Alla distanza di due miglia da
porta Castello il primo trovò un grosso corpo nemico, il quale proteggeva la
marcia di tutto il convoglio che aveva preso la via di Verona. Il combattimento
fu oltremodo ostinato e durò sino all'imbrunire. Perdemmo un centinaio d'uomini
tra morti e feriti; la colonna la più danneggiata fu quella dell'Antonini, il
quale, spintosi con molta imprudenza e bravura alla testa de' suoi sul
Bacchiglione, n'ebbe molti uccisi e annegati, ed egli il braccio diritto
portato via da un pezzo di mitraglia.
Nel ritirarsi di là per far la
congiunzione colle truppe di Radetzky, il generale La Tour Taxis, surrogante il
Nugent malato di febbre in Udine, scontravasi in San Bonifacio col maresciallo,
il quale era scontentissimo de' fatti suoi per aver con poca energia attaccato
Vicenza, posizione strategica ch'ei voleva possedere, come quella a cui fanno
capo tutte le vie del Tirolo e del Friuli, che menano all'Adige. Egli ordinavagli
di tornare indietro alla testa di 18,000 uomini e di quaranta pezzi
d'artiglieria.
Il generale Taxis giungeva a
Vicenza in sull'annottare del dì 23; e, senza dare riposo alle truppe, le
scagliava contro la città per impadronirsene di sorpresa. Alcuni posti
importanti cadevano in suo potere. Ma i 10,000 armati dell'interno, accorsi
frettolosamente, ne li ricacciavano colla punta dalle baionette. Oscura la
notte e tempestosa; pioveva acqua a dirotto; piovevano bombe e razzi anche a
dirotto, che danneggiarono parecchi edifici ed in particolare modo quello della
Posta, ove un proiettile caduto nella camera abitata dal generale Antonini, al
quale avevano amputato il braccio, lo avrebbe ucciso con quelli che lo
attorniavano, se, scivolando dal poggiuolo della finestra, non avesse scoppiato
nella sottoposta corte.
All'alba, le artiglierie
vicentine collocate presso il casino Carcano, dominante il campo di Marte e la
stazione della ferrovia, venivano rafforzate da due pezzi delle batterie svizzere
dirette dal buon colonnello Lentulus, il quale ne smontò due all'inimico. Vano
il numero contro il valore de' nostri e la vigilanza degli abitanti, che
sfidavano ogni pericolo per ispegnere gl'incendi e per recar munizioni dovunque
abbisognassero. Verso le dieci ore del mattino, una sortita trovava debole
resistenza negli avversari; cadevano in nostro potere alcuni prigionieri, fra i
quali parecchi ufficiali. Già un distaccamento di veneti aveva occupato
Cittadella, ove trovavansi parecchi feriti. In sul mezzodì il fuoco era
interamente cessato e i più arditi inseguivano i Croati per più di sette miglia
verso Montebello, ove questi depositarono all'ospedale dodici carrettoni di
feriti; altri feriti coi morti li avevano posti qua e là nelle case di campagna
in prossimità del luogo della battaglia, e bruciatili al solito nella ritirata.

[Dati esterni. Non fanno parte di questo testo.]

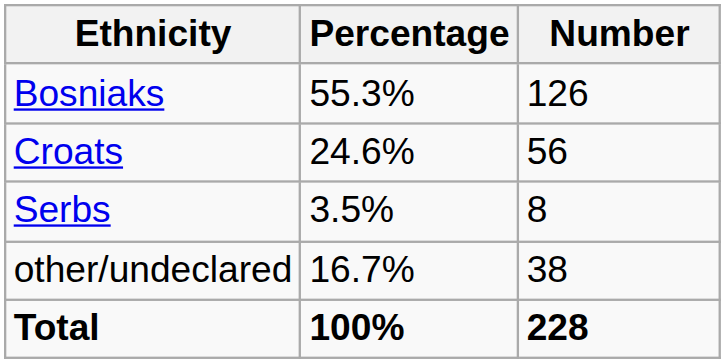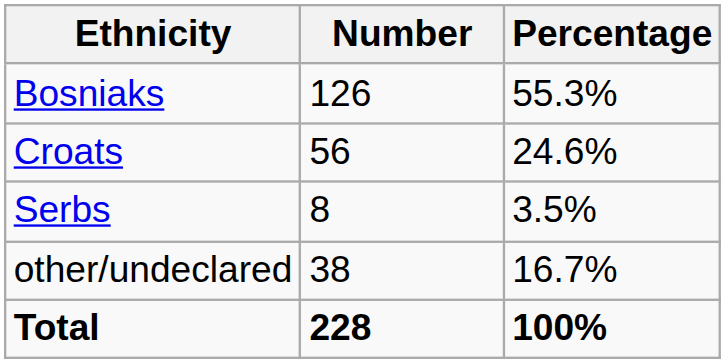columns swapped: Number <-> Percentage
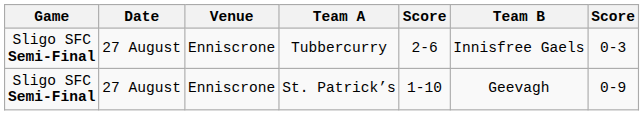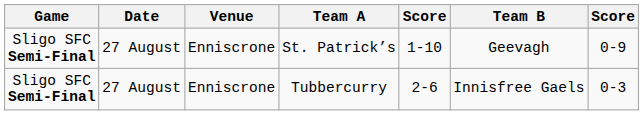rows swapped: Tubbercurry <-> St. Patrick’s
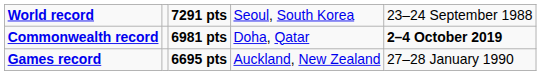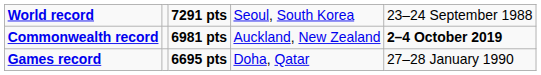Commonwealth record | column 4: Doha, Qatar -> Auckland, New Zealand
Games record | column 4: Auckland, New Zealand -> Doha, Qatar
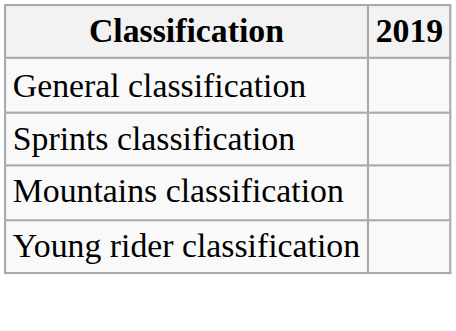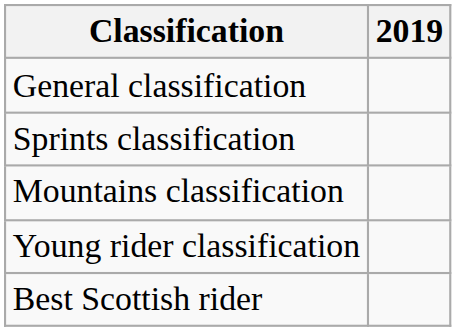+ row: Best Scottish rider
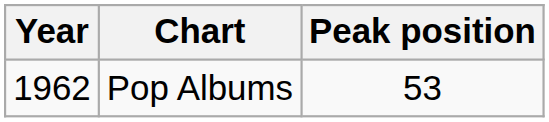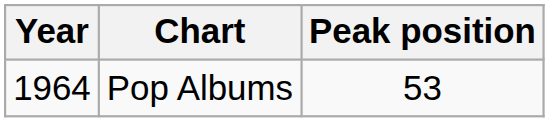Pop Albums | Year: 1962 -> 1964
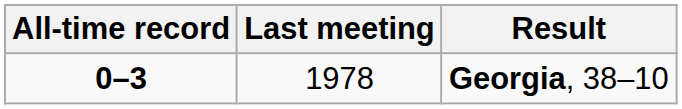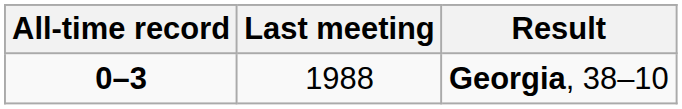Georgia, 38–10 | Last meeting: 1978 -> 1988
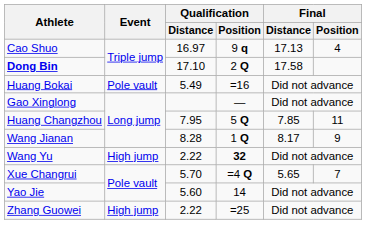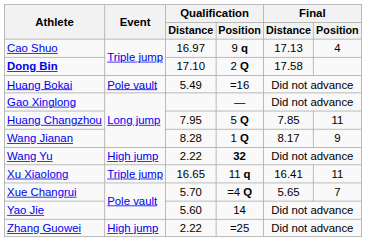+ row: Xu Xiaolong | Triple jump | 16.65 | 11 q | 16.41 | 11
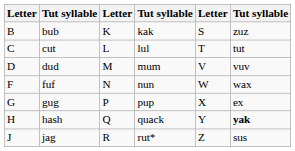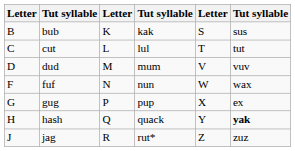bub | column 6: zuz -> sus
jag | column 6: sus -> zuz
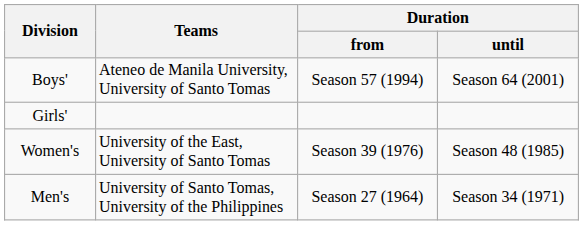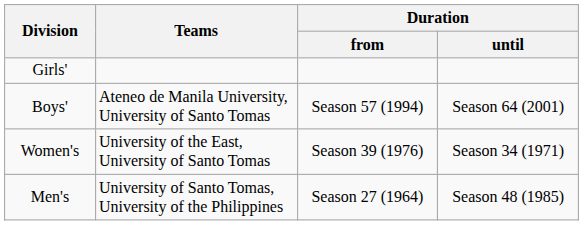rows swapped: Girls' <-> Boys'
Women's | Duration / until: Season 48 (1985) -> Season 34 (1971)
Men's | Duration / until: Season 34 (1971) -> Season 48 (1985)
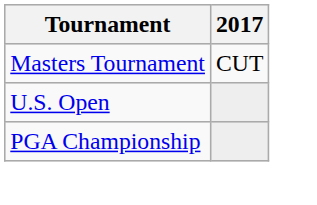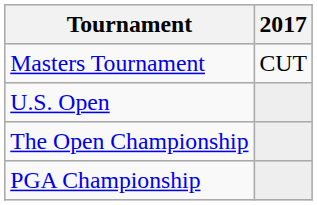+ row: The Open Championship
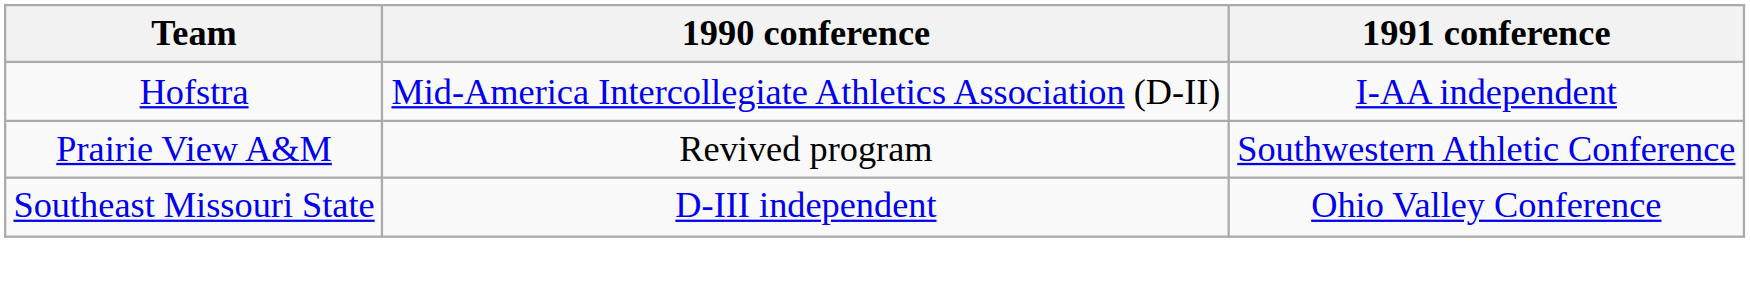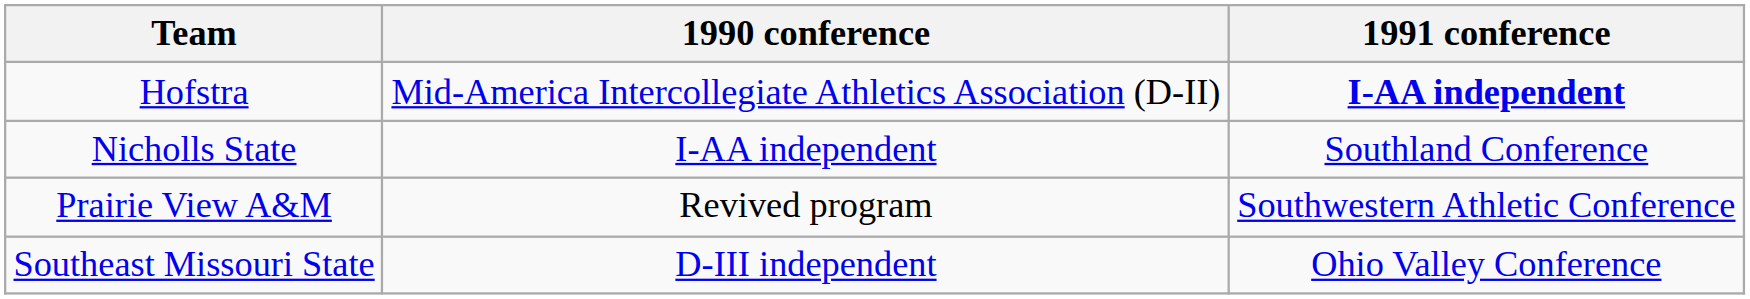Hofstra | 1991 conference: normal -> bold
+ row: Nicholls State | I-AA independent | Southland Conference
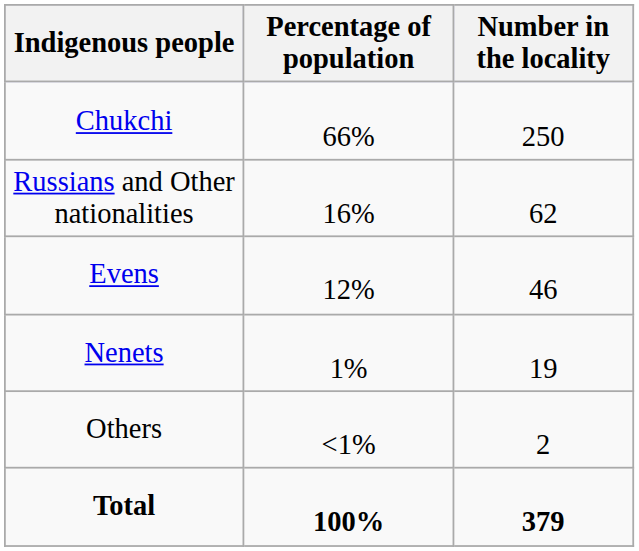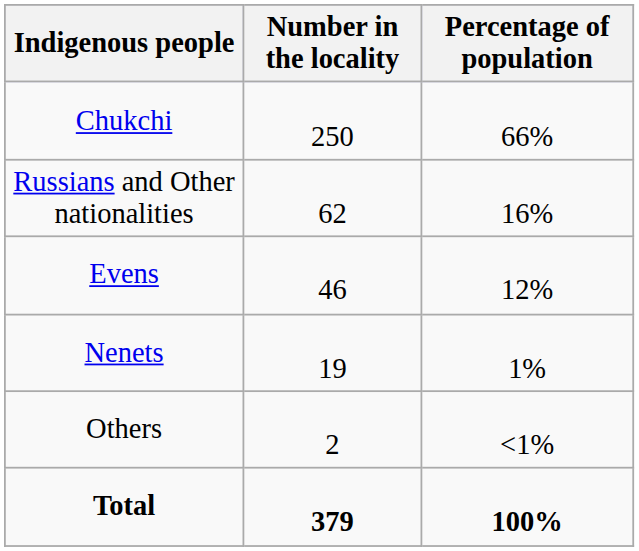columns swapped: Number in the locality <-> Percentage of population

La nostra perdita sommava ad una settantina d'uomini fuor di combattimento;
quella dell'inimico fu calcolata quasi a due mila.
Un tentativo cotanto dannoso
impensierì il vecchio maresciallo senza punto indebolire la possanza dell'animo
suo. Egli guerreggiava una guerra sventurata e rea; ma aveva nelle file del suo
esercito capi, che non facilmente piegavano nelle avversità; le sue genti
imbaldanzivano nei ladronecci e nello sfogo di tutte le passioni. D'altra parte
scorgeva la nessuna sagacia militare ne' generali avversi, il nessun vantaggio
ritratto dall'empito, dalla destrezza e dalla intelligenza degl'Italiani,
assoldati o volontari, e la sfiducia e lo scoramento che la mancanza di buoni
ordini metteva in essi; notava la indifferente attitudine delle popolazioni
lombarde, tranne quelle che abitavano le città più cospicue, in faccia alla
nazionale rivoluzione, ed a' necessari effetti che ne derivavano; a furia d'oro
abilmente sparso in Milano aveva ordito una trama, da cui operava concertati
favori. Immaginò allora un'impresa arditissima, che, scambiando di un tratto le
sorti della guerra, poteva rifarlo possessore di tutto il paese perduto. I
rischi erano molti, siccome pur molte le probabilità di successo.